The Russell Clark Medal for Illustration recognises art work rather than text and that must be a very interesting debate for the judges (I’d love to have my ear to the keyhole). This year there are six short listed books compared to five on the NZ Post short list. Four on the LIANZA list didn’t appear on the NZ Post list.

Non-fiction is the category with the least difference, only one out of the five not appearing in the earlier short-list.

NZ writing for children is very lucky to have the two awards. There is more chance that good writing will get the recognition it deserves. It certainly shows that opinions can differ, and why shouldn’t they?

It’s a real shame the New Zealand Book Awards were axed in (when? The early 1990s?) Writing for grown ups here needs the same wider opportunities for recognition. The NZ Post Book Awards on their own just don’t do enough of a job. Heavens above, even in this little country there are more than three brilliant books of fiction published each year.

Enough from me.

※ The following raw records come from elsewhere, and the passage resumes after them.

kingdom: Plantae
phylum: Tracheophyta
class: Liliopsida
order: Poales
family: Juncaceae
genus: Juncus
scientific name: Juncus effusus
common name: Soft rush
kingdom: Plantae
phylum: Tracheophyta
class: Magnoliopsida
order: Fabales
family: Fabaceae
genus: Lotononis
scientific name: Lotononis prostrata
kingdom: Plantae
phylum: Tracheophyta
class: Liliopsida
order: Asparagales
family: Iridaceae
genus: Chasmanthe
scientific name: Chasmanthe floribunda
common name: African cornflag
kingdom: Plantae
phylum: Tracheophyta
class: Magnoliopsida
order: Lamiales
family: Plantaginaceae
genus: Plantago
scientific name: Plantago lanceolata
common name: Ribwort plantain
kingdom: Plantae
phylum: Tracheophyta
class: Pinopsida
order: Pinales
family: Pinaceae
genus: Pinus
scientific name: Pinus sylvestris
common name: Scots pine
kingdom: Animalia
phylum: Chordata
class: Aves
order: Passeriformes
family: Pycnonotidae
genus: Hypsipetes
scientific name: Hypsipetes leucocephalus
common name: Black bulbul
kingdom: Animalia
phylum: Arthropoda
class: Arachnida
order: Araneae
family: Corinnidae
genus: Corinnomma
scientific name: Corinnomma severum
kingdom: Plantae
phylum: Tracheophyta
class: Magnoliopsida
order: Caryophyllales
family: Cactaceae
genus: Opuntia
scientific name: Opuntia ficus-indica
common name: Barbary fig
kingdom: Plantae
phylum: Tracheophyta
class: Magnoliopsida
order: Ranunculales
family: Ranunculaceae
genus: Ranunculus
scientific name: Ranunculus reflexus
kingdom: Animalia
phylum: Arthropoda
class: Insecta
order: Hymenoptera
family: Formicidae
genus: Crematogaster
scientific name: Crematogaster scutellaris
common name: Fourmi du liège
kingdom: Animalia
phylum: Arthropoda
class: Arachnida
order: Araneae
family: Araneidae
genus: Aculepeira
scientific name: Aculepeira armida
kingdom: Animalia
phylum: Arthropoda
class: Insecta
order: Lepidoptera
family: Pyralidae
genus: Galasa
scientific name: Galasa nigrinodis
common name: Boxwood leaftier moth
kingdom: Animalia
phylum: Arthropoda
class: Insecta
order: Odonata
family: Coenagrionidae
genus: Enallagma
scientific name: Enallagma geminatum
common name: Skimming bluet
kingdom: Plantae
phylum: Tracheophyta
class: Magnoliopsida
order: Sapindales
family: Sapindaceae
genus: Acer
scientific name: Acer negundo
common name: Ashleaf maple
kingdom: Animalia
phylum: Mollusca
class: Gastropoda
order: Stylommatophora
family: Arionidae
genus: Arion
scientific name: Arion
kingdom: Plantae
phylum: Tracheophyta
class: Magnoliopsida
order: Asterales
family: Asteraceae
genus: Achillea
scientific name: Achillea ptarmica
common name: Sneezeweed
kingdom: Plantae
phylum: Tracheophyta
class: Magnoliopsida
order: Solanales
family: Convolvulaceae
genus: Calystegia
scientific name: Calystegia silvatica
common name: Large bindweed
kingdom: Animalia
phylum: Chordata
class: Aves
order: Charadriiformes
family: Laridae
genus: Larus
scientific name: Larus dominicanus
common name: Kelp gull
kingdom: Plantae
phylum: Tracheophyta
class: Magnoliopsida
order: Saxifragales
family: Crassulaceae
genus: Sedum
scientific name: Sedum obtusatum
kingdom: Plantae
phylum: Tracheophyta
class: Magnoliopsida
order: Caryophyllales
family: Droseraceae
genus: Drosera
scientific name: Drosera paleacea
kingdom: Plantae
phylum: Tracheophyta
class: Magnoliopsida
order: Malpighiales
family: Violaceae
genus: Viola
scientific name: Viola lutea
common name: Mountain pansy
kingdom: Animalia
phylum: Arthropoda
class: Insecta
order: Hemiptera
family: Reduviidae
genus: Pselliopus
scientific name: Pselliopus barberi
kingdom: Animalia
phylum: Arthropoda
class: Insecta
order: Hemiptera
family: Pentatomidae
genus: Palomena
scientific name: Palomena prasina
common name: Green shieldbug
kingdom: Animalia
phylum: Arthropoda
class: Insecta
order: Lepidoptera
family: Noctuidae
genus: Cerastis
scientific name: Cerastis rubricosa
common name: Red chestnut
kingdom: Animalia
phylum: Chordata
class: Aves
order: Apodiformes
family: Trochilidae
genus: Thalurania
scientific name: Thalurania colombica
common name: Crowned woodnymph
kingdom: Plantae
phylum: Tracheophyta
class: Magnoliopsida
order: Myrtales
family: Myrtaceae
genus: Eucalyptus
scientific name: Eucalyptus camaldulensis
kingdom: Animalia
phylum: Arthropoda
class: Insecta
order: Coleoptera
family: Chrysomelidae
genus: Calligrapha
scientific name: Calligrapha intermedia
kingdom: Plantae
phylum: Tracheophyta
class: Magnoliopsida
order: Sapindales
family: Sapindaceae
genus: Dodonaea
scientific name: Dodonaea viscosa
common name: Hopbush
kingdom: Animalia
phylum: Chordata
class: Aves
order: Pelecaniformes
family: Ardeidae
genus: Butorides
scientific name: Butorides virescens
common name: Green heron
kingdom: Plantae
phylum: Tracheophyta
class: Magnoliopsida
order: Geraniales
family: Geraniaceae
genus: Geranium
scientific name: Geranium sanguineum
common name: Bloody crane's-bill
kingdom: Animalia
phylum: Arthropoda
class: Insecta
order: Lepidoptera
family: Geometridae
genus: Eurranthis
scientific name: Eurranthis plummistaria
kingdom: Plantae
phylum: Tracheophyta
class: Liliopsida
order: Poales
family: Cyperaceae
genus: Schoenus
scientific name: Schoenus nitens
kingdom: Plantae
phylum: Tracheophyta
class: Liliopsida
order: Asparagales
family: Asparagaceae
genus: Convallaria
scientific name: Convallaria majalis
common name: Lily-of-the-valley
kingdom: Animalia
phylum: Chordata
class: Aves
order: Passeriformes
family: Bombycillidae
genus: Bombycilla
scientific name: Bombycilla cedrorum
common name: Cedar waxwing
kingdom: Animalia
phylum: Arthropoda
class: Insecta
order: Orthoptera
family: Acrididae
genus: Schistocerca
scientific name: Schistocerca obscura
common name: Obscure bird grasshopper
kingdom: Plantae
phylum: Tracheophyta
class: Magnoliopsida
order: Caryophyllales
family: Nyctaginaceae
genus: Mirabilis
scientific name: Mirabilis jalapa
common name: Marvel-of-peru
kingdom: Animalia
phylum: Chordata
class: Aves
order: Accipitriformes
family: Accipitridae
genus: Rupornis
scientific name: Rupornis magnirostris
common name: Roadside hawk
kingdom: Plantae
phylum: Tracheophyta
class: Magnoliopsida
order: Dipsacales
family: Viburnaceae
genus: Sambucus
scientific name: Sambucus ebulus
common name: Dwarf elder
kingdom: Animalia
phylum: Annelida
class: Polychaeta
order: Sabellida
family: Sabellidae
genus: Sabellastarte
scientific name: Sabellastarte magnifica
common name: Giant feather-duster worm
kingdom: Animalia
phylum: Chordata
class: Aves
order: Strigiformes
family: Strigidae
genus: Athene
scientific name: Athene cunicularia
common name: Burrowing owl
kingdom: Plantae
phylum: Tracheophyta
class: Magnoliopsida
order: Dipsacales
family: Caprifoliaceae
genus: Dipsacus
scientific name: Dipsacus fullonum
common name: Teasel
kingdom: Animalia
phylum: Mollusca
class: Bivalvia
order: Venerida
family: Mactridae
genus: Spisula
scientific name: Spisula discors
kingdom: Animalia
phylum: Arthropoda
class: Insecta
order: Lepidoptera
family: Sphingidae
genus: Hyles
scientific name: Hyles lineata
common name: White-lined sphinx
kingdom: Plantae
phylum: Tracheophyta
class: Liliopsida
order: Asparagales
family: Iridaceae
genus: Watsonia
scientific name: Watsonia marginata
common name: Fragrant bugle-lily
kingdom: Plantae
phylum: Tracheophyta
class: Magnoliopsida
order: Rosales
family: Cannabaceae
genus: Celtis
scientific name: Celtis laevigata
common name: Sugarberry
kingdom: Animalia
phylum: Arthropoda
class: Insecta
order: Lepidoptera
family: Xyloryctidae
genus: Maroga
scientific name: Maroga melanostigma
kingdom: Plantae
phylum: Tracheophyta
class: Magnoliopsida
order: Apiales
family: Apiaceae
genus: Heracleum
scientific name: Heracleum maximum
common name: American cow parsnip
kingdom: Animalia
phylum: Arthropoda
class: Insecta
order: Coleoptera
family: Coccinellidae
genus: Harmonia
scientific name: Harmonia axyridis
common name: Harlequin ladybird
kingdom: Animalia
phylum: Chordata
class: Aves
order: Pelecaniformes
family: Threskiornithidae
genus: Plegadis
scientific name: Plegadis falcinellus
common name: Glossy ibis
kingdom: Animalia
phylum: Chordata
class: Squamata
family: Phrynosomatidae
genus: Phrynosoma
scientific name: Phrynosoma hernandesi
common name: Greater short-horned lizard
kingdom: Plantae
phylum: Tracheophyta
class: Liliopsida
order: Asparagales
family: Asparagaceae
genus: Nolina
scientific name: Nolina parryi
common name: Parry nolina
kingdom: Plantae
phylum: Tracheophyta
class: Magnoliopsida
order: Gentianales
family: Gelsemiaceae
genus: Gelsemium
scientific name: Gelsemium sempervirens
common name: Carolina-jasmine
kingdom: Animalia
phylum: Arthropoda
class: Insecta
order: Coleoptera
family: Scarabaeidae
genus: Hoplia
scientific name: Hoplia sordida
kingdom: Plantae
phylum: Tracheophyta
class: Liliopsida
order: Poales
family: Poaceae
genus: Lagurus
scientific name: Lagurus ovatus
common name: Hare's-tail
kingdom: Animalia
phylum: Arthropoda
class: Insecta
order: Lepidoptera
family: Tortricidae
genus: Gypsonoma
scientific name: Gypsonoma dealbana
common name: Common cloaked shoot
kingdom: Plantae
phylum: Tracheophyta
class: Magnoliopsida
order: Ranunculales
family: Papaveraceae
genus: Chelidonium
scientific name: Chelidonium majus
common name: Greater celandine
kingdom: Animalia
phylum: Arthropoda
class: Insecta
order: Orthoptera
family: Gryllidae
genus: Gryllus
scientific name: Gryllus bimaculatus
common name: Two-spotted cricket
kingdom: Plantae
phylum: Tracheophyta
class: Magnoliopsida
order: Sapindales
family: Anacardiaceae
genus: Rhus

It will be a great party at Caffe L’affare on 6 August when the LIANZA awards are announced. Congratulations to everyone on the short list.

Here’s the link:



Barbara says:
“Thank you everyone who has sent messages, phone calls and flowers for the Award. I’m so pleased The Travelling Restaurant has been honoured like this. I didn’t have a chance to give a speech on the night and anyway, I would have been inarticulate. This is what I would have/should have said…

First, thanks to Abe Baillie who let me know that the idea of a restaurant with special coaxing for children was a good idea. Second, thanks to Barbara Murison and Emma Neale who read a draft of TTR and gave wonderfully useful feeback and encouragement. An ocean liner full of thanks for Chris Else who read several drafts and was tough, tough, tough and always encouraging. Then a huge thanks to Gecko Press – Julia Marshall and Jane Arthur especially. Julia’s pleasure at the manuscript landing on her desk (before I knew it had even been sent, actually) was amazing. I was so happy that she asked the incomparable Jane Parkin to do the editing. Then Jane Arthur’s meticulous attention to every detail of the production was a writer’s dream come true. One of Gecko’s cleverest moves was choosing Luke Kelly for the design and Sam Broad for the artwork. Sam and Luke, with the map and cover, added a significant layer to the story.

All these words of mine here seem inadequate. So thank, you team. You’re beautiful.

And a final thank you to New Zealand Post for sponsoring the awards.”